Decon builds a reference index of eval instances to efficiently detect contamination.
This document describes how to prepare your evaluation data set for use with decon.
Decon expects eval references to be in a normalized format. Evals come in many shapes and sizes.
The core idea is to normalize eval instances into passages, questions, and answers. Where any given eval may have a combination of Q, Q+A, Q+P, Q+P+A. Only the question is required.
In some situations, an eval may include multiple choice answers. In general, the transform for these involves unpacking all Q+A combinations from a multiple choice into a distinct reference entry to be decontaminated against.
Decon reads a directory provided by the --eval-dir option or, if not specified, reads from a default directory which has a few pre-bundled and formatted evals.
It ingests all of the jsonl files in the directory.
You can produce these records any way that is convenient for you, just make sure they have the appropriate keys and are placed in the provided --eval-dirs directory.
Decon includes some tooling for downloading and transforming hugging face datasets in a declarative fashion for convenience, discussed later.
Below is a concrete example of an eval reference record.
{
"eval_key": "mmlu",
"config": "all",
"split": "test",
"eval_instance_index": 0,
"doc_id": 1766765,
"question": "Find the degree for the given field extension Q(sqrt(2), sqrt(3), sqrt(18)) over Q.",
"answer": "0",
"is_correct": false,
"fingerprint": "32957242b0602972"
}Each evaluation record is a JSON object with the following structure:
eval_key(string, required): Dataset identifier (e.g., 'gsm8k', 'mmlu', 'humaneval')eval_instance_index(integer, required): Zero-based index of the example within its (eval, config, split)split(string, required): Dataset split name ('train', 'test', 'validation', etc.)question(string, required): The prompt/question text extracted from the datasetdoc_id(integer, required): Unique document ID (incremental across all processed datasets)fingerprint(string, required): SHA256 hash (first 16 chars) of passage+question+answer for deduplication cross reference set comparison
config(string/null, optional): HuggingFace config name if applicable (e.g., 'all' for MMLU subsets)passage(string, optional): Supporting context or reference text for the questionanswer(string, optional): The answer or expected responsesub_index(integer, optional): Sub-index when a single dataset example expands to multiple records (e.g., parallel Q&A arrays)is_correct(boolean, optional): For multiple-choice questions, indicates if this choice is the correct answer
Decon includes 3 pre-formatted eval suites to assist in getting started and to serve as a reference.
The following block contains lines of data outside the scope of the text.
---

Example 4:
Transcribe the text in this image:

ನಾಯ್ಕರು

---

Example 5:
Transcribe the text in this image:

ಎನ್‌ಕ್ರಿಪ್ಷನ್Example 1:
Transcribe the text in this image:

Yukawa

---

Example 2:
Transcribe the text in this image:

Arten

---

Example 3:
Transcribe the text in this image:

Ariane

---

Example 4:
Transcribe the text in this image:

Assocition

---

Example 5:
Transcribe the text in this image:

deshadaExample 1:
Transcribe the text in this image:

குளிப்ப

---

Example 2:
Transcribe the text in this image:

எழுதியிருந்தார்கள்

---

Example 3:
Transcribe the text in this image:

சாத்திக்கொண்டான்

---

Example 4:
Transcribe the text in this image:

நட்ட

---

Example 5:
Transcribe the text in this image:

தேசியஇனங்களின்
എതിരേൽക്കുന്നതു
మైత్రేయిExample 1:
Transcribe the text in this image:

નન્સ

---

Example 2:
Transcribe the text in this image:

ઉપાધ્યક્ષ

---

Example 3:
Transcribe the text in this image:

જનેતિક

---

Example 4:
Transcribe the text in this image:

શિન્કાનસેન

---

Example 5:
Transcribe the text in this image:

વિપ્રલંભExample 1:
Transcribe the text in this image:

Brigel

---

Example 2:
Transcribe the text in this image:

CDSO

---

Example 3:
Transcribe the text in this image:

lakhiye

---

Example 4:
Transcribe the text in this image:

To check the status of a reference set you can run the following commands.
# Display overview of the default eval reference set
$ decon evals
Reference Dataset Statistics
============================
Note: Q = Questions, A = Answers, P = Passages. Use --stats flag to show detailed length statistics.
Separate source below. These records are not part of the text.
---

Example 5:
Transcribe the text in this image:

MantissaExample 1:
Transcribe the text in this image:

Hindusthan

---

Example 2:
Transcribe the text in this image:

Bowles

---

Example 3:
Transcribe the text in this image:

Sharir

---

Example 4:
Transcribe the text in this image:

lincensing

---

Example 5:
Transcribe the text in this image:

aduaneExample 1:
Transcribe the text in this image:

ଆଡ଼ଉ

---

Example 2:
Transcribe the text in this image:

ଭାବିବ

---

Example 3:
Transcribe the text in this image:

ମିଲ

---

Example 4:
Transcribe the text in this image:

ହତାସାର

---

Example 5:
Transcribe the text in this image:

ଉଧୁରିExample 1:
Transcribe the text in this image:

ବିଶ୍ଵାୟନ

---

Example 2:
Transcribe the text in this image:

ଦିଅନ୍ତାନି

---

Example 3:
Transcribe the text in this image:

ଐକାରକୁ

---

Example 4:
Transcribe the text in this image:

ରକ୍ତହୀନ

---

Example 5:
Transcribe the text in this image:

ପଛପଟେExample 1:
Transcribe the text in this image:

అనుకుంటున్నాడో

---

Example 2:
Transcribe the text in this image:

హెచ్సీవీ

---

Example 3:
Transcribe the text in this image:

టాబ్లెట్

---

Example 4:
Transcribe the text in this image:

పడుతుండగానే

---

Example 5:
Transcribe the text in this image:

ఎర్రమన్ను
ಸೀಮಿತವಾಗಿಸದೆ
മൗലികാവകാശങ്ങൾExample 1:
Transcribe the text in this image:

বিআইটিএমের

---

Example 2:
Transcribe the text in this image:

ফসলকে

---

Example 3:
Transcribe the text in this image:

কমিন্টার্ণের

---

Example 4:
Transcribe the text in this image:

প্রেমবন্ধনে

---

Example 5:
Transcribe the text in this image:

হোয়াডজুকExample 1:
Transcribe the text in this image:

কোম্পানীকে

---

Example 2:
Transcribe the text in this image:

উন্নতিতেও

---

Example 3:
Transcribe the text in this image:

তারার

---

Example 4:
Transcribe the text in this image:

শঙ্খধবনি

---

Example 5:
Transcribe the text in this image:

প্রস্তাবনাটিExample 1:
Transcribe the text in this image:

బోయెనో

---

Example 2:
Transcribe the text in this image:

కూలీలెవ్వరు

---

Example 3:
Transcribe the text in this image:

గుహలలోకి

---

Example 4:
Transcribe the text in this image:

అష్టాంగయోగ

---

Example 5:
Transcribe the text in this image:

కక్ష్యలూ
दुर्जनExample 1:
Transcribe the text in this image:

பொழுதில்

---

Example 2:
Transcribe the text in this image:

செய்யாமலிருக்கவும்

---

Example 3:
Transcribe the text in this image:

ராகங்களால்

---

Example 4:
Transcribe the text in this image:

┌───────────┬───────────┬───────────┬───────────┐
│ Eval Name │ Q │ A │ P │
├───────────┼───────────┼───────────┼───────────┤
│ agi_eval │ 13909 │ 13769 │ 9149 │
│ gsm8k │ 8792 │ 8792 │ 0 │
│ mmlu │ 63432 │ 63432 │ 0 │
└───────────┴───────────┴───────────┴───────────┘
Total evals: 3
Total questions: 86133
Total answers: 85993
Total passages: 9149
# Display overview of a specific non-default directory
decon evals --dir /path
# Display overview of with additional statistics on entry lengths
decon evals --statsDecon includes an evals.yaml file that offers a declarative format for including huggingface datasets.
There are substantial transformations that are applied which are discussed in evals.yaml.
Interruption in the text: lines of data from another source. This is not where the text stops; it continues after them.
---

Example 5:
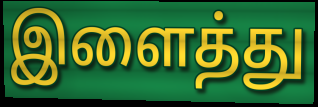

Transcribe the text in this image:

இளைத்துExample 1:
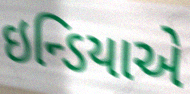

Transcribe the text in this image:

ઇન્ડિયાએ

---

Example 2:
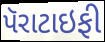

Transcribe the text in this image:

પૅરાટાઇફી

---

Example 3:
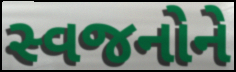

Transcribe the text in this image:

સ્વજનોને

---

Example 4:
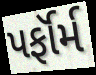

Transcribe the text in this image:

પર્ફૉર્મ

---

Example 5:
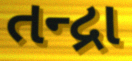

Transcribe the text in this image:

તન્દ્રા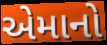
એમાનો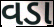
વડાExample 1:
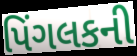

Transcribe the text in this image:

પિંગલકની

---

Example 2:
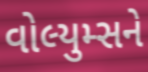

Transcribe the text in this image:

વોલ્યુમ્સને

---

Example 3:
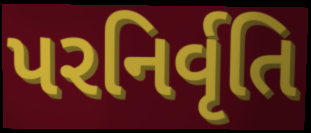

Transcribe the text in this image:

પરનિર્વૃતિ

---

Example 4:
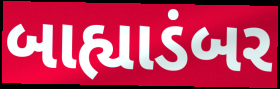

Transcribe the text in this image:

બાહ્યાડંબર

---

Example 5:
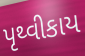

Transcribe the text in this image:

પૃથ્વીકાયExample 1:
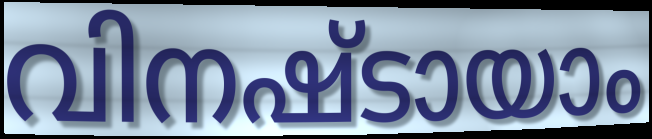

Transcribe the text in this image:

വിനഷ്ടായാം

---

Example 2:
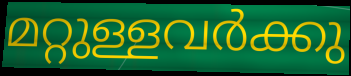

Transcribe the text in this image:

മറ്റുള്ളവർക്കു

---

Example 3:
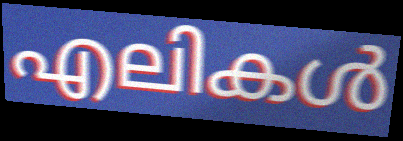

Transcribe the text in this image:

എലികൾ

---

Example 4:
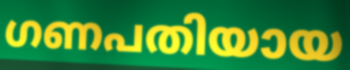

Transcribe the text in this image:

ഗണപതിയായ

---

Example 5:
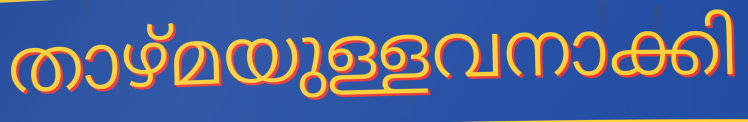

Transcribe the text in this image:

താഴ്മയുള്ളവനാക്കി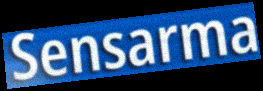
SensarmaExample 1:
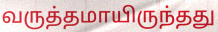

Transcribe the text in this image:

வருத்தமாயிருந்தது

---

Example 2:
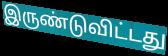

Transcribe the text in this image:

இருண்டுவிட்டது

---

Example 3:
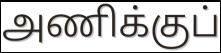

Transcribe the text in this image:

# To download all entries in the default yaml file
decon evals --download
# To download all entries in a custom configuration
decon evals --download --config /path/my-evals.yaml
# To download a specific key from evals yaml file
decon evals --download --eval mmlu
# To download evals to a specific directory for a custom reference set path
decon evals --download --output-dir /path/my-eval-setdecon does not provide any facility for overwriting or deleting eval datasets. So you must manually clear a directory if using the default or re-using a directory if you want to remove entries already present.